Associating a health check with your resource protected by Shield Advanced

The following procedure shows how to associate an Amazon Route 53 health check with a protected resource.

Note

Before you associate a health check with a Shield Advanced protection, make sure that it's in a healthy state. For information, see Monitoring health check status and getting notifications in the Amazon Route 53 Developer Guide.

To associate a health check

  1. Sign in to the AWS Management Console and open the AWS WAF & Shield console at https://console.aws.amazon.com/wafv2/.

  2. In the AWS Shield navigation pane, choose Protected resources.

  3. On the Protections tab, select the resource that you want to associate with a health check.

  4. Choose Configure protections.

  5. Choose Next until you get to the page Configure health check based DDoS detection - optional.

  6. Under Associated Health Check, choose the ID of the health check that you want to associate with the protection.

    Note

    If you do not see the health check you need, go to the Route 53 console and verify the health check and its ID. For information, see Creating and Updating Health Checks.

  7. Walk through the rest of the pages until you finish the configuration.

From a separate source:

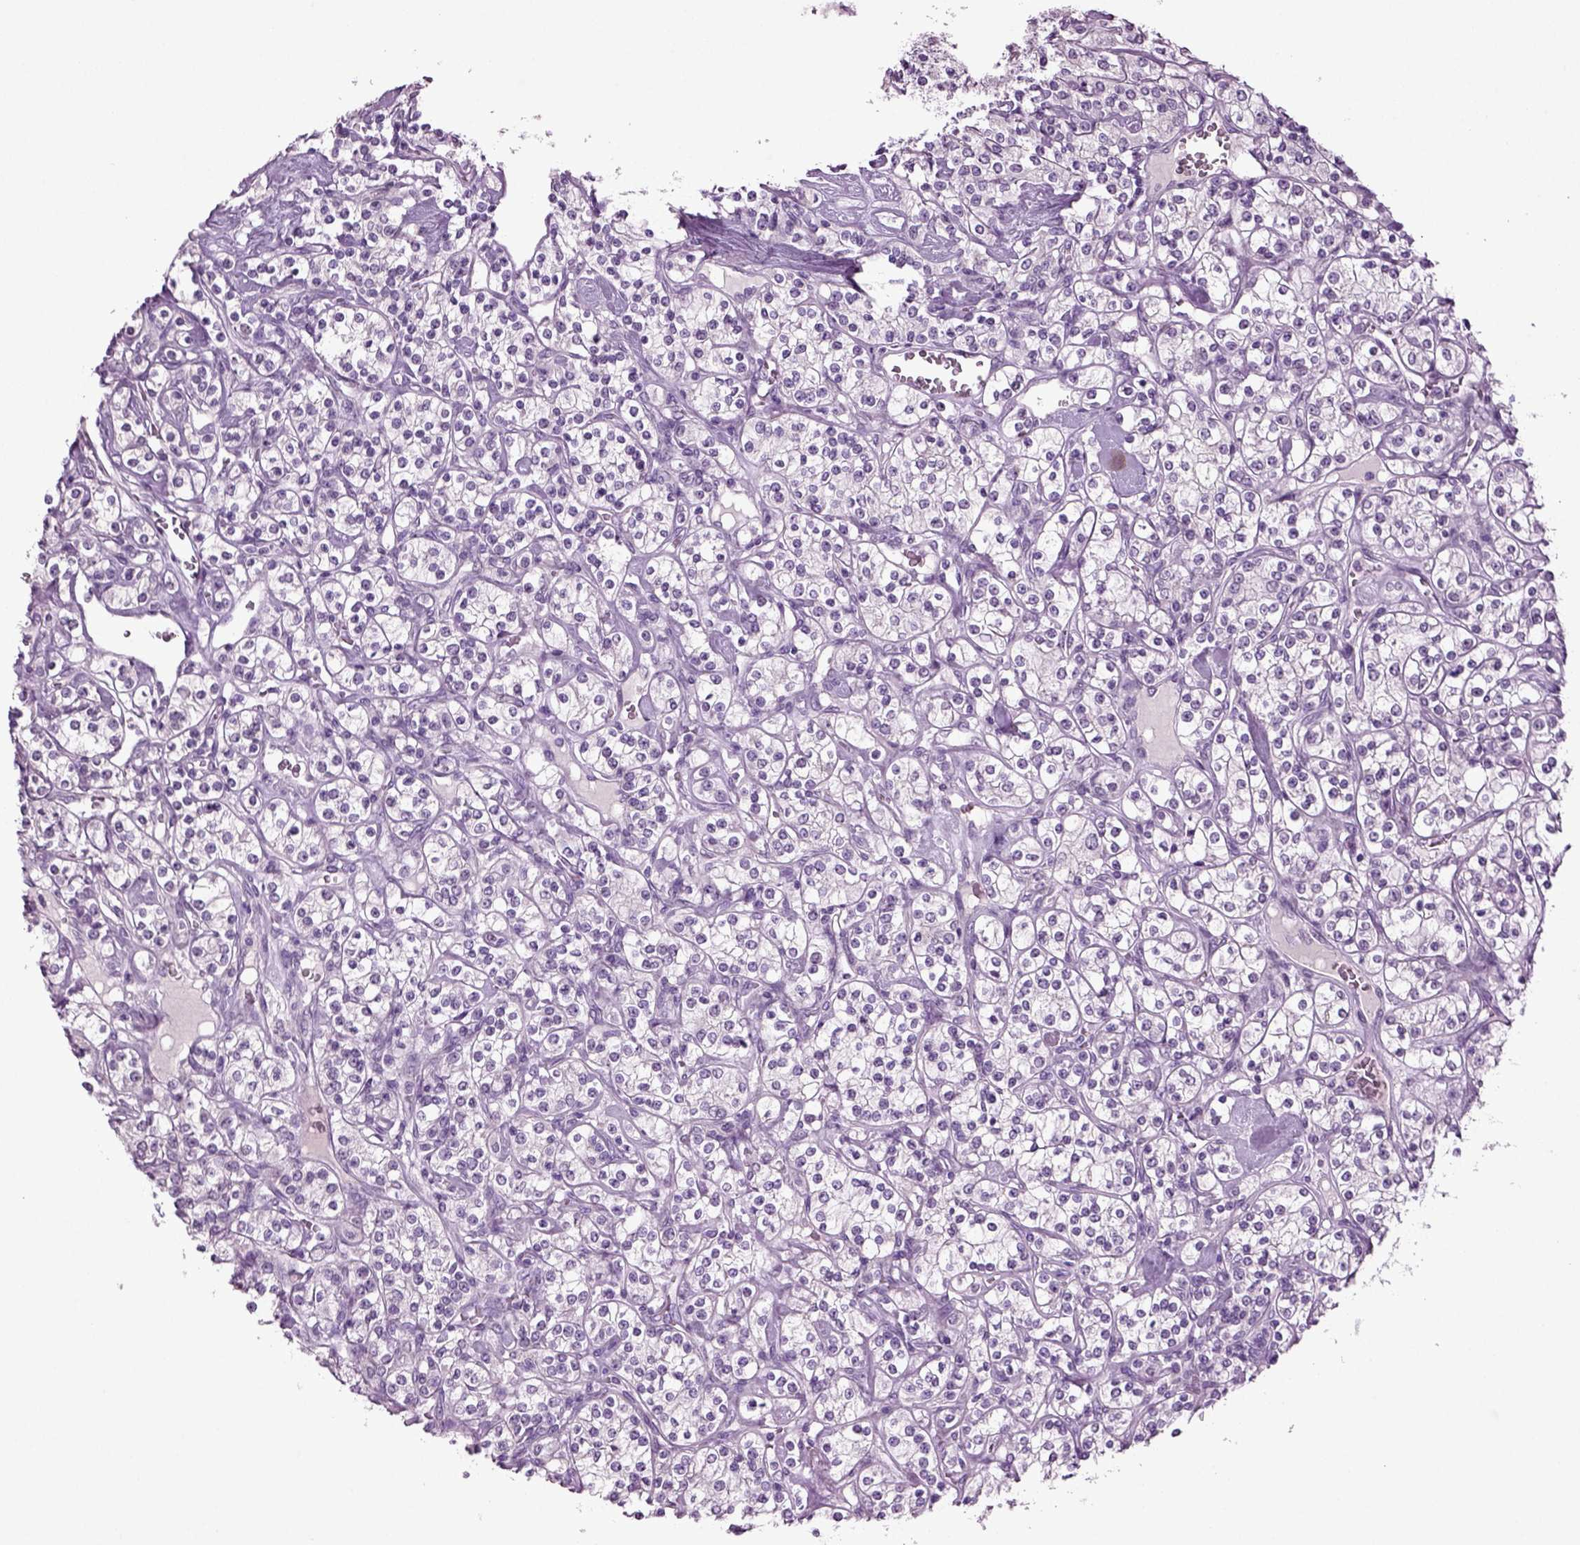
{"staining": {"intensity": "negative", "quantity": "none", "location": "none"}, "tissue": "renal cancer", "cell_type": "Tumor cells", "image_type": "cancer", "snomed": [{"axis": "morphology", "description": "Adenocarcinoma, NOS"}, {"axis": "topography", "description": "Kidney"}], "caption": "Immunohistochemistry (IHC) photomicrograph of neoplastic tissue: human renal adenocarcinoma stained with DAB demonstrates no significant protein staining in tumor cells.", "gene": "SLC17A6", "patient": {"sex": "male", "age": 77}}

On the Protections page, your updated health check association is listed for the resource.

  8. On the Protections page, check that your newly associated health check is reporting healthy.

    You can't successfully begin using a health check in Shield Advanced while the health check is reporting unhealthy. Doing so causes Shield Advanced to detect false positives at very low thresholds and can also negatively impact the ability of the Shield Response Team (SRT) to provide proactive engagement for the resource.

    If the newly associated health check is reporting unhealthy, do the following:

    1. Disassociate the health check from your protection in Shield Advanced.

    2. Revisit your health check specifications in Amazon Route 53 and verify your overall application performance and availability.

    3. When your application is performing within your parameters for good health and your health check is reporting healthy, try again to associate the health check in Shield Advanced.

The health check association procedure is complete when you've established your new health check association and it reports healthy in Shield Advanced.